Dan sekitar tahun 1980, mulai bermunculan generasi baru ahli epigrafi Indonesia. Hingga akhirnya pada tahun 2000 terbentuklah Perkumpulan Ahli Arkeologi Indonesia.

“Tantangan epigrafi selanjutnya adalah bagaimana para ahli epigrafi mampu menyumbangkan ide tentang bagaimana seharusnya metode penelitian epigrafi.
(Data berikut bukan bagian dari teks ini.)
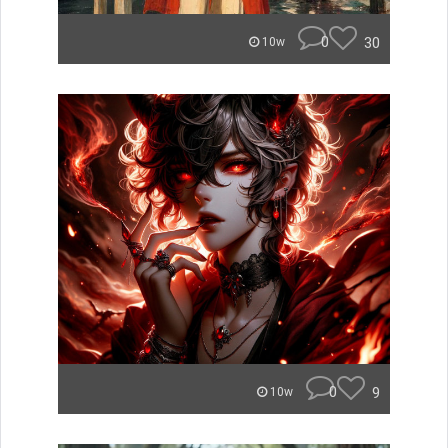
0
30
10w
0
9
10w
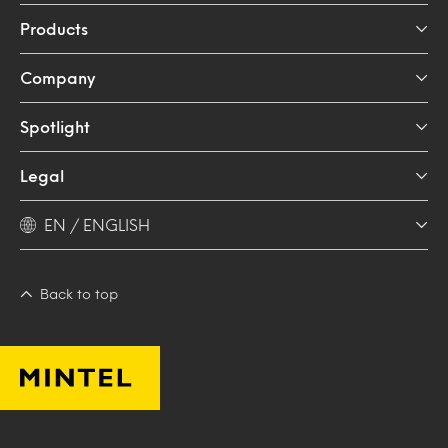
Products
Company
Spotlight
Legal
EN / ENGLISH
Back to top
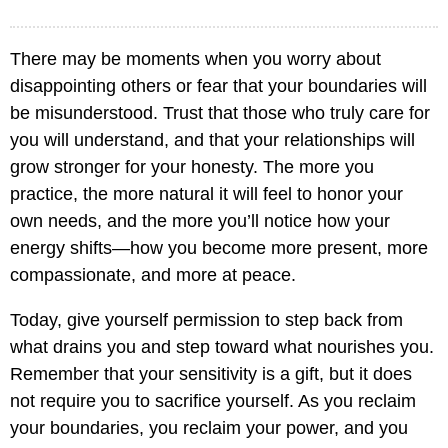
There may be moments when you worry about
disappointing others or fear that your boundaries will
be misunderstood. Trust that those who truly care for
you will understand, and that your relationships will
grow stronger for your honesty. The more you
practice, the more natural it will feel to honor your
own needs, and the more you’ll notice how your
energy shifts—how you become more present, more
compassionate, and more at peace.
Today, give yourself permission to step back from
what drains you and step toward what nourishes you.
Remember that your sensitivity is a gift, but it does
not require you to sacrifice yourself. As you reclaim
your boundaries, you reclaim your power, and you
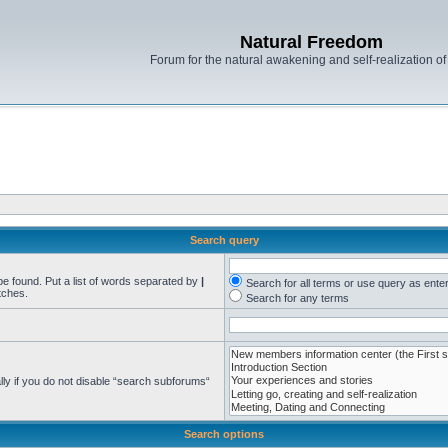
Natural Freedom
Forum for the natural awakening and self-realization o
Search query
be found. Put a list of words separated by
|
Search for all terms or use query as ente
tches.
Search for any terms
ly if you do not disable “search subforums“
Search options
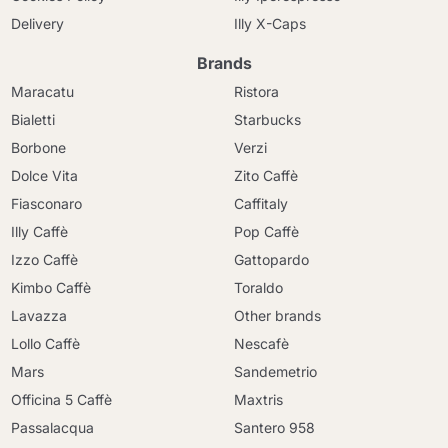
Delivery
Illy X-Caps
Brands
Maracatu
Ristora
Bialetti
Starbucks
Borbone
Verzi
Dolce Vita
Zito Caffè
Fiasconaro
Caffitaly
Illy Caffè
Pop Caffè
Izzo Caffè
Gattopardo
Kimbo Caffè
Toraldo
Lavazza
Other brands
Lollo Caffè
Nescafè
Mars
Sandemetrio
Officina 5 Caffè
Maxtris
Passalacqua
Santero 958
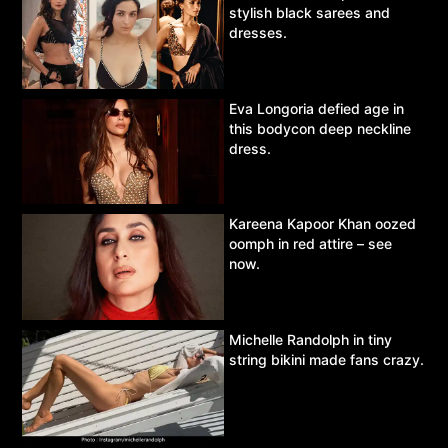
stylish black sarees and
dresses.
Eva Longoria defied age in
this bodycon deep neckline
dress.
Kareena Kapoor Khan oozed
oomph in red attire – see
now.
Michelle Randolph in tiny
string bikini made fans crazy.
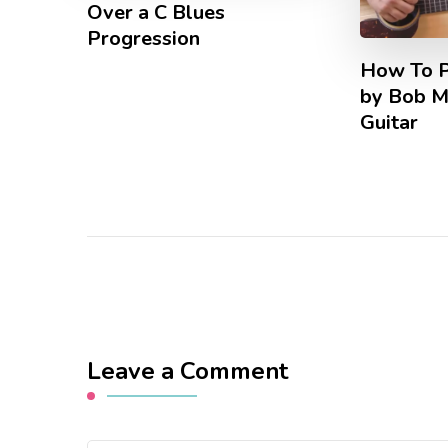
Over a C Blues
Progression
How To Pl
by Bob M
Guitar
Leave a Comment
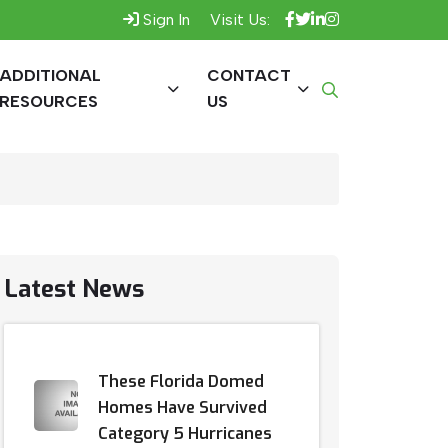
Sign In
Visit Us:
ADDITIONAL
CONTACT
RESOURCES
US
Latest News
These Florida Domed
Homes Have Survived
Category 5 Hurricanes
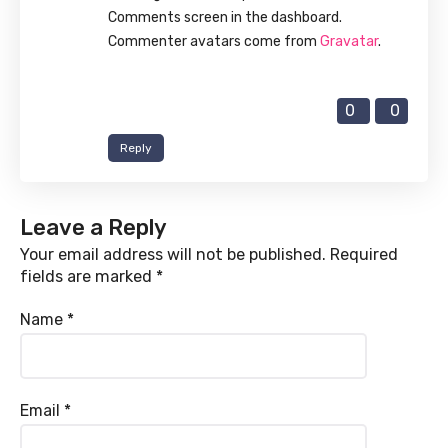
Comments screen in the dashboard.
Commenter avatars come from
Gravatar
.
0
0
Reply
Leave a Reply
Your email address will not be published.
Required
fields are marked
*
Name
*
Email
*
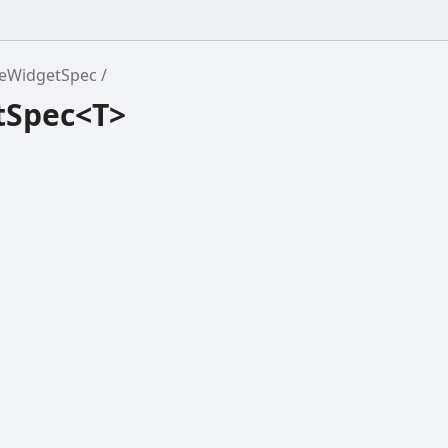
eWidgetSpec
tSpec<T>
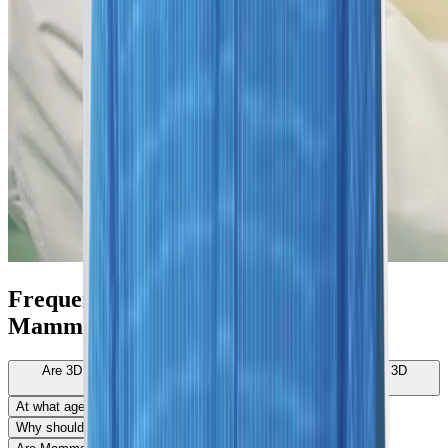
Frequently Asked Questions About
Mammograms
Are 3D Mammograms better than an Ultrasound?/Do I get a 3D
mammogram or an Ultrasound?
At what age should you start getting mammograms?
Why should I get a Mammogram?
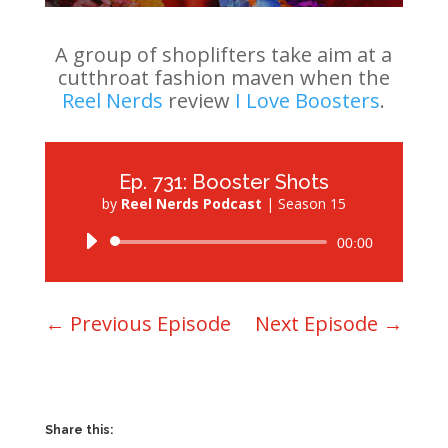
A group of shoplifters take aim at a
cutthroat fashion maven when the
Reel Nerds
review
I Love Boosters
.
Ep. 731: Booster Shots
by
Reel Nerds Podcast
|
Season 15
Audio
00:00
Player
←
Previous Episode
Next Episode
→
Share this:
Atau paling tidak melakukan peninjauan ulang pada metode yang dipergunakan saat ini,” ucapnya lagi.

Begitu pula penggunaan pendekatan yang dipergunakan dalam melakukan penelitian.

“Perlu ditingkatkan untuk memberikan banyak variasi penelitian dan juga untuk pengembangan penelitian. Misalnya dengan mengembangkan kajian paleografi hingga kajian sejarah Indonesia kuno,” kata Tjahjono.

Ia menyebutkan Indonesia memiliki potensi besar dengan adanya penemuan prasasti baru, berkembangnya komunitas pemerhati epigrafi dan berkembangnya teknologi sebagai alat bantu dalam penelitian.

Lihat juga...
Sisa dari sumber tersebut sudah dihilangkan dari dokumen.